What's wanted here is the full listing below, repeated exactly, with no images in it.

### INFORMATION
==========

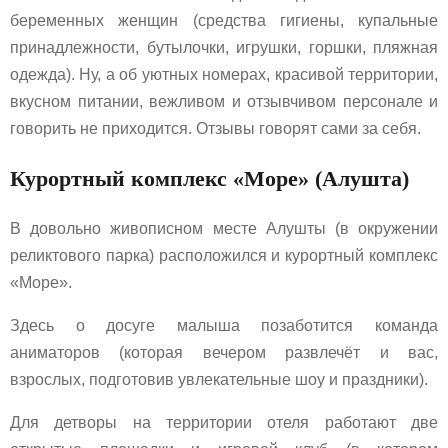
беременных женщин (средства гигиены, купальные
принадлежности, бутылочки, игрушки, горшки, пляжная
одежда). Ну, а об уютных номерах, красивой территории,
вкусном питании, вежливом и отзывчивом персонале и
говорить не приходится. Отзывы говорят сами за себя.
Курортный комплекс «Море» (Алушта)
В довольно живописном месте Алушты (в окружении
реликтового парка) расположился и курортный комплекс
«Море».
Здесь о досуге малыша позаботится команда
аниматоров (которая вечером развлечёт и вас,
взрослых, подготовив увлекательные шоу и праздники).
Для детворы на территории отеля работают две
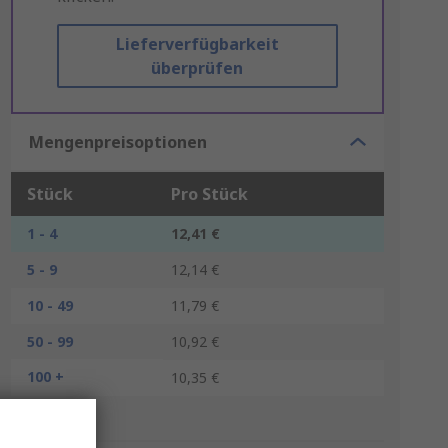
Lieferverfügbarkeit
überprüfen
Mengenpreisoptionen
Stück
Pro Stück
1 - 4
12,41 €
5 - 9
12,14 €
10 - 49
11,79 €
50 - 99
10,92 €
100 +
10,35 €
*Richtpreis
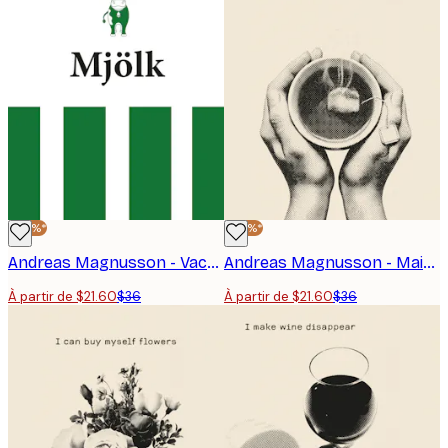
-40%*
-40%*
Andreas Magnusson - Vache laitière fantaisiste Affiche
Andreas Magnusson - Mains tenant une tasse de thé Affiche
À partir de $21.60
$36
À partir de $21.60
$36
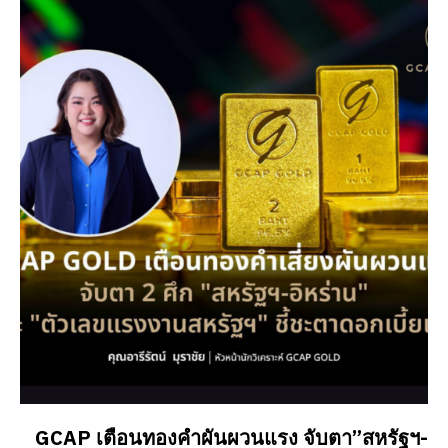
GCAP เตือนทองคำผันผวนแรง จับตา”สหรัฐฯ-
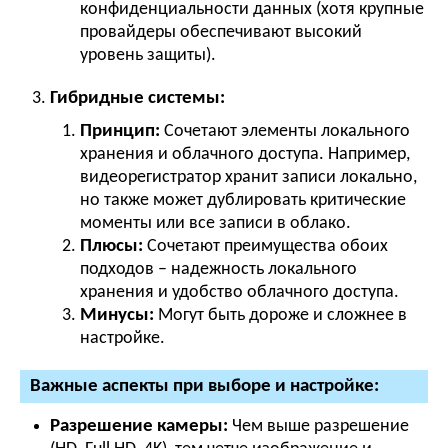
конфиденциальности данных (хотя крупные
провайдеры обеспечивают высокий
уровень защиты).
Гибридные системы:
Принцип:
Сочетают элементы локального
хранения и облачного доступа. Например,
видеорегистратор хранит записи локально,
но также может дублировать критические
моменты или все записи в облако.
Плюсы:
Сочетают преимущества обоих
подходов – надежность локального
хранения и удобство облачного доступа.
Минусы:
Могут быть дороже и сложнее в
настройке.
Важные аспекты при выборе и настройке:
Разрешение камеры:
Чем выше разрешение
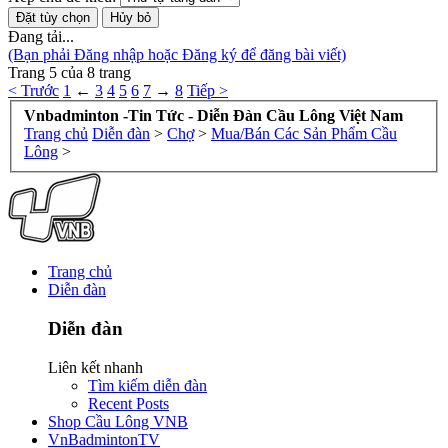
Đang tải...
(Bạn phải Đăng nhập hoặc Đăng ký để đăng bài viết)
Trang 5 của 8 trang
< Trước
1
←
3
4
5
6
7
→
8
Tiếp >
Vnbadminton -Tin Tức - Diễn Đàn Cầu Lông Việt Nam
Trang chủ
Diễn đàn
>
Chợ
>
Mua/Bán Các Sản Phẩm Cầu
Lông
>
Trang chủ
Diễn đàn
Diễn đàn
Liên kết nhanh
Tìm kiếm diễn đàn
Recent Posts
Shop Cầu Lông VNB
VnBadmintonTV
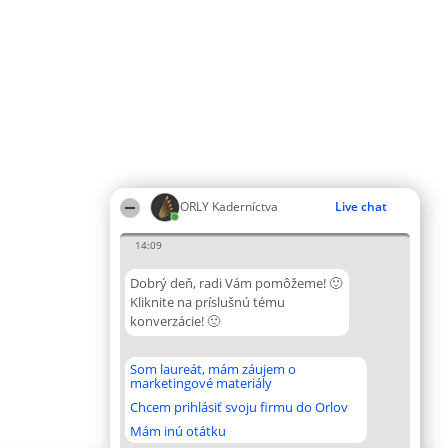
ORLY Kaderníctva
Live chat
14:09
Dobrý deň, radi Vám pomôžeme! 🙂
Kliknite na príslušnú tému
konverzácie! 🙂
Som laureát, mám záujem o
marketingové materiály
Chcem prihlásiť svoju firmu do Orlov
Mám inú otátku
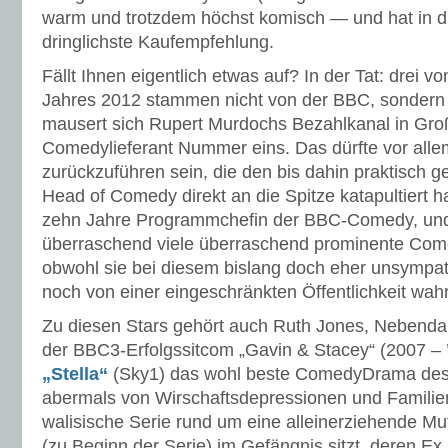
warm und trotzdem höchst komisch — und hat in d
dringlichste Kaufempfehlung.
Fällt Ihnen eigentlich etwas auf? In der Tat: drei v
Jahres 2012 stammen nicht von der BBC, sondern 
mausert sich Rupert Murdochs Bezahlkanal in Gro
Comedylieferant Nummer eins. Das dürfte vor all
zurückzuführen sein, die den bis dahin praktisch g
Head of Comedy direkt an die Spitze katapultiert 
zehn Jahre Programmchefin der BBC-Comedy, und s
überraschend viele überraschend prominente Co
obwohl sie bei diesem bislang doch eher unsympa
noch von einer eingeschränkten Öffentlichkeit w
Zu diesen Stars gehört auch Ruth Jones, Nebendar
der BBC3-Erfolgssitcom „Gavin & Stacey“ (2007 – ’
„Stella“
(Sky1) das wohl beste ComedyDrama des J
abermals von Wirschaftsdepressionen und Familie
walisische Serie rund um eine alleinerziehende Mu
(zu Beginn der Serie) im Gefängnis sitzt, deren Ex 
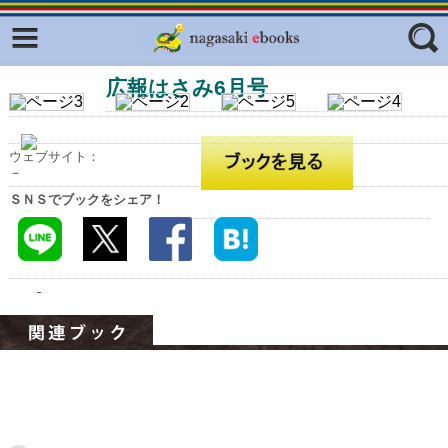
Facebook
twitter
広報はさみ6月号
ふくいろキラリプロジェクト
フリーワード
東京観光デジタルパンフレットギャ
ラリー（TOKYO Brochures）
ウェブサイト：
復興応援企画
－
ジャンル
ＳＮＳでブックをシェア！
はじめてご利用される方へ
コンテンツ
広報誌ナビ
エリア
明治日本の産業革命遺産
長崎と天草地方の潜伏キリシタン
関連遺産
大学・専門学校ナビ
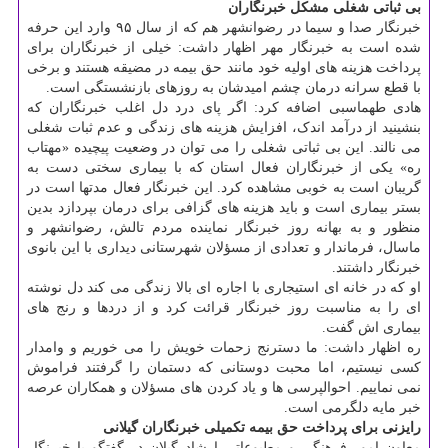
بی ثباتی شغلی مشکل خبرنگاران
خبرنگار صدا و سیما در رضوانشهر هم که از سال ۹۵ وارد این حرفه
شده است به خبرنگار مهر اظهار داشت: خیلی از خبرنگاران برای
پرداخت هزینه های اولیه خود مانند حق بیمه در مضیقه هستند و برخی
با قطع سرانه درمان چشم امیدشان به روزهای بازنشستگی است.
هادی طهماسبی اضافه کرد: اگر پای درد دل اغلب خبرنگاران که
بنشینید از درآمد اندک، افزایش هزینه های زندگی و عدم ثبات شغلی
می نالند. این بی ثباتی شغلی را می توان در وضعیت پیچیده «مهتاب
ره» یکی از خبرنگاران فعال استان که با بیماری سختی دست به
گریبان است به خوبی مشاهده کرد. این خبرنگار فعال مدتها است در
بستر بیماری است و باید هزینه های گزافی برای درمان بپردازد بدین
منظور و به بهانه روز خبرنگار نماینده مردم تالش، رضوانشهر و
ماسال، فرماندار و تعدادی از مسؤلان شهرستانی دیداری با این بانوی
خبرنگار داشتند.
او که در خانه ای استیجاری با اجاره ای بالا زندگی می کند دل نوشته
ای را به مناسبت روز خبرنگار قرائت کرد و از دردها و رنج های
بیماری اش گفت.
ره اظهار داشت: ما دسترنج زحمات خویش را می خوریم و وامدار
کسی نیستیم، اما محبت دوستانی که دستمان را گرفتند فراموش
نمی نماییم. احوالپرسی ها و یاد کردن های مسؤلان و همکاران عرصه
خبر مایه دلگرمی است.
رایزنی برای پرداخت حق بیمه تکمیلی خبرنگاران گیلانی
معاون امور فرهنگی و مطبوعاتی ارشاد گیلان در گفتگو با خبرنگار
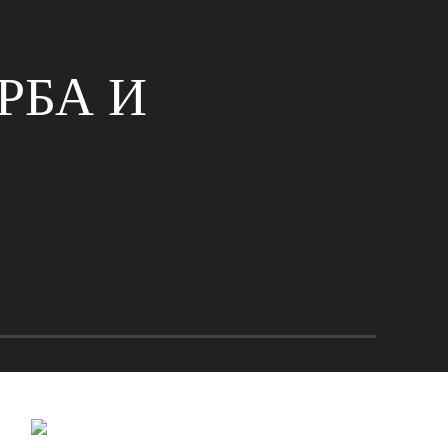
РБА И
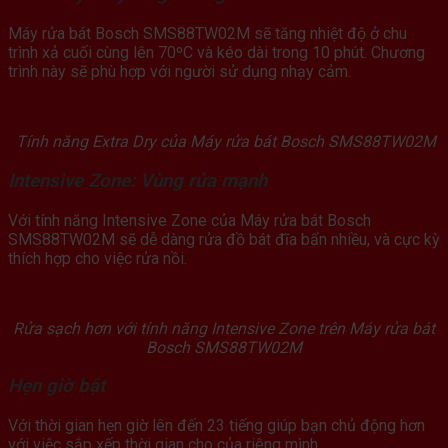
Máy rửa bát Bosch SMS88TW02M sẽ tăng nhiệt độ ở chu
trình xả cuối cùng lên 70ºC và kéo dài trong 10 phút. Chương
trình này sẽ phù hợp với người sử dụng nhạy cảm.
Tính năng Extra Dry của Máy rửa bát Bosch SMS88TW02M
Intensive Zone: Vùng rửa mạnh
Với tính năng Intensive Zone của Máy rửa bát Bosch
SMS88TW02M sẽ dễ dàng rửa đồ bát đĩa bẩn nhiều, và cực kỳ
thích hợp cho việc rửa nồi.
Rửa sạch hơn với tính năng Intensive Zone trên Máy rửa bát
Bosch SMS88TW02M
Hẹn giờ bật
Với thời gian hẹn giờ lên đến 23 tiếng giúp bạn chủ động hơn
với việc sắp xếp thời gian cho của riêng mình.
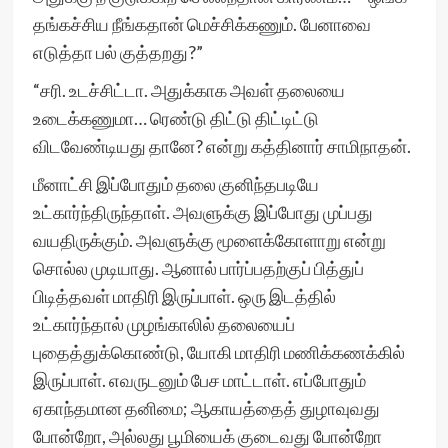
தங்கச்சிய நீங்கதான் மெச்சிக்கணும். பேனாவை
எடுத்தா பல் குத்தறது?”
“சரி. உடச்சிட்டா. அதுக்காக அவள் தலையை
உடைக்கணுமா… ரெண்டு திட்டு திட்டிட்டு
விடவேண்டியது தானே? என்று கத்தினார் சாமிநாதன்.
மீனாட்சி இப்போதும் தலை குனிந்தபடியே
உட்கார்ந்திருந்தாள். அவளுக்கு இப்போது முப்பது
வயதிருக்கும். அவளுக்கு மூளைக்கோளாறு என்று
சொல்ல முடியாது. ஆனால் பார்ப்பதற்குப் பித்துப்
பிடித்தவள் மாதிரி இருப்பாள். ஒரு இடத்தில்
உட்கார்ந்தால் முழங்காலில் தலையைப்
புதைத்துக்கொண்டு, யோகி மாதிரி மணிக்கணக்கில்
இருப்பாள். எவருடனும் பேச மாட்டாள். எப்போதும்
ஏகாந்தமான தனிமை; ஆகாயத்தைத் துழாவுவது
போன்றோ, அல்லது பூமியைக் குடைவது போன்றோ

==========

### EXERCISE ANSWER
беременных женщин (средства гигиены, купальные
принадлежности, бутылочки, игрушки, горшки, пляжная
одежда). Ну, а об уютных номерах, красивой территории,
вкусном питании, вежливом и отзывчивом персонале и
говорить не приходится. Отзывы говорят сами за себя.
Курортный комплекс «Море» (Алушта)
В довольно живописном месте Алушты (в окружении
реликтового парка) расположился и курортный комплекс
«Море».
Здесь о досуге малыша позаботится команда
аниматоров (которая вечером развлечёт и вас,
взрослых, подготовив увлекательные шоу и праздники).
Для детворы на территории отеля работают две
Lieferverfügbarkeit
überprüfen
Mengenpreisoptionen
Stück
Pro Stück
1 - 4
12,41 €
5 - 9
12,14 €
10 - 49
11,79 €
50 - 99
10,92 €
100 +
10,35 €
*Richtpreis
-40%*
-40%*
Andreas Magnusson - Vache laitière fantaisiste Affiche
Andreas Magnusson - Mains tenant une tasse de thé Affiche
À partir de $21.60
$36
À partir de $21.60
$36
GCAP เตือนทองคำผันผวนแรง จับตา”สหรัฐฯ-
конфиденциальности данных (хотя крупные
провайдеры обеспечивают высокий
уровень защиты).
Гибридные системы:
Принцип:
Сочетают элементы локального
хранения и облачного доступа. Например,
видеорегистратор хранит записи локально,
но также может дублировать критические
моменты или все записи в облако.
Плюсы:
Сочетают преимущества обоих
подходов – надежность локального
хранения и удобство облачного доступа.
Минусы:
Могут быть дороже и сложнее в
настройке.
Важные аспекты при выборе и настройке:
Разрешение камеры:
Чем выше разрешение
Đang tải...
(Bạn phải Đăng nhập hoặc Đăng ký để đăng bài viết)
Trang 5 của 8 trang
< Trước
1
←
3
4
5
6
7
→
8
Tiếp >
Vnbadminton -Tin Tức - Diễn Đàn Cầu Lông Việt Nam
Trang chủ
Diễn đàn
>
Chợ
>
Mua/Bán Các Sản Phẩm Cầu
Lông
>
Trang chủ
Diễn đàn
Diễn đàn
Liên kết nhanh
Tìm kiếm diễn đàn
Recent Posts
Shop Cầu Lông VNB
VnBadmintonTV
ORLY Kaderníctva
Live chat
14:09
Dobrý deň, radi Vám pomôžeme! 🙂
Kliknite na príslušnú tému
konverzácie! 🙂
Som laureát, mám záujem o
marketingové materiály
Chcem prihlásiť svoju firmu do Orlov
Mám inú otátku
warm und trotzdem höchst komisch — und hat in d
dringlichste Kaufempfehlung.
Fällt Ihnen eigentlich etwas auf? In der Tat: drei v
Jahres 2012 stammen nicht von der BBC, sondern 
mausert sich Rupert Murdochs Bezahlkanal in Gro
Comedylieferant Nummer eins. Das dürfte vor all
zurückzuführen sein, die den bis dahin praktisch g
Head of Comedy direkt an die Spitze katapultiert 
zehn Jahre Programmchefin der BBC-Comedy, und s
überraschend viele überraschend prominente Co
obwohl sie bei diesem bislang doch eher unsympa
noch von einer eingeschränkten Öffentlichkeit w
Zu diesen Stars gehört auch Ruth Jones, Nebendar
der BBC3-Erfolgssitcom „Gavin & Stacey“ (2007 – ’
„Stella“
(Sky1) das wohl beste ComedyDrama des J
abermals von Wirschaftsdepressionen und Familie
walisische Serie rund um eine alleinerziehende Mu
(zu Beginn der Serie) im Gefängnis sitzt, deren Ex 
Facebook
twitter
広報はさみ6月号
ふくいろキラリプロジェクト
フリーワード
東京観光デジタルパンフレットギャ
ラリー（TOKYO Brochures）
ウェブサイト：
復興応援企画
－
ジャンル
ＳＮＳでブックをシェア！
はじめてご利用される方へ
コンテンツ
広報誌ナビ
エリア
明治日本の産業革命遺産
長崎と天草地方の潜伏キリシタン
関連遺産
大学・専門学校ナビ
بی ثباتی شغلی مشکل خبرنگاران
خبرنگار صدا و سیما در رضوانشهر هم که از سال ۹۵ وارد این حرفه
شده است به خبرنگار مهر اظهار داشت: خیلی از خبرنگاران برای
پرداخت هزینه های اولیه خود مانند حق بیمه در مضیقه هستند و برخی
با قطع سرانه درمان چشم امیدشان به روزهای بازنشستگی است.
هادی طهماسبی اضافه کرد: اگر پای درد دل اغلب خبرنگاران که
بنشینید از درآمد اندک، افزایش هزینه های زندگی و عدم ثبات شغلی
می نالند. این بی ثباتی شغلی را می توان در وضعیت پیچیده «مهتاب
ره» یکی از خبرنگاران فعال استان که با بیماری سختی دست به
گریبان است به خوبی مشاهده کرد. این خبرنگار فعال مدتها است در
بستر بیماری است و باید هزینه های گزافی برای درمان بپردازد بدین
منظور و به بهانه روز خبرنگار نماینده مردم تالش، رضوانشهر و
ماسال، فرماندار و تعدادی از مسؤلان شهرستانی دیداری با این بانوی
خبرنگار داشتند.
او که در خانه ای استیجاری با اجاره ای بالا زندگی می کند دل نوشته
ای را به مناسبت روز خبرنگار قرائت کرد و از دردها و رنج های
بیماری اش گفت.
ره اظهار داشت: ما دسترنج زحمات خویش را می خوریم و وامدار
کسی نیستیم، اما محبت دوستانی که دستمان را گرفتند فراموش
نمی نماییم. احوالپرسی ها و یاد کردن های مسؤلان و همکاران عرصه
خبر مایه دلگرمی است.
رایزنی برای پرداخت حق بیمه تکمیلی خبرنگاران گیلانی
معاون امور فرهنگی و مطبوعاتی ارشاد گیلان در گفتگو با خبرنگار
РБА И
Máy rửa bát Bosch SMS88TW02M sẽ tăng nhiệt độ ở chu
trình xả cuối cùng lên 70ºC và kéo dài trong 10 phút. Chương
trình này sẽ phù hợp với người sử dụng nhạy cảm.
Tính năng Extra Dry của Máy rửa bát Bosch SMS88TW02M
Intensive Zone: Vùng rửa mạnh
Với tính năng Intensive Zone của Máy rửa bát Bosch
SMS88TW02M sẽ dễ dàng rửa đồ bát đĩa bẩn nhiều, và cực kỳ
thích hợp cho việc rửa nồi.
Rửa sạch hơn với tính năng Intensive Zone trên Máy rửa bát
Bosch SMS88TW02M
Hẹn giờ bật
Với thời gian hẹn giờ lên đến 23 tiếng giúp bạn chủ động hơn
với việc sắp xếp thời gian cho của riêng mình.
தங்கச்சிய நீங்கதான் மெச்சிக்கணும். பேனாவை
எடுத்தா பல் குத்தறது?”
“சரி. உடச்சிட்டா. அதுக்காக அவள் தலையை
உடைக்கணுமா… ரெண்டு திட்டு திட்டிட்டு
விடவேண்டியது தானே? என்று கத்தினார் சாமிநாதன்.
மீனாட்சி இப்போதும் தலை குனிந்தபடியே
உட்கார்ந்திருந்தாள். அவளுக்கு இப்போது முப்பது
வயதிருக்கும். அவளுக்கு மூளைக்கோளாறு என்று
சொல்ல முடியாது. ஆனால் பார்ப்பதற்குப் பித்துப்
பிடித்தவள் மாதிரி இருப்பாள். ஒரு இடத்தில்
உட்கார்ந்தால் முழங்காலில் தலையைப்
புதைத்துக்கொண்டு, யோகி மாதிரி மணிக்கணக்கில்
இருப்பாள். எவருடனும் பேச மாட்டாள். எப்போதும்
ஏகாந்தமான தனிமை; ஆகாயத்தைத் துழாவுவது
போன்றோ, அல்லது பூமியைக் குடைவது போன்றோ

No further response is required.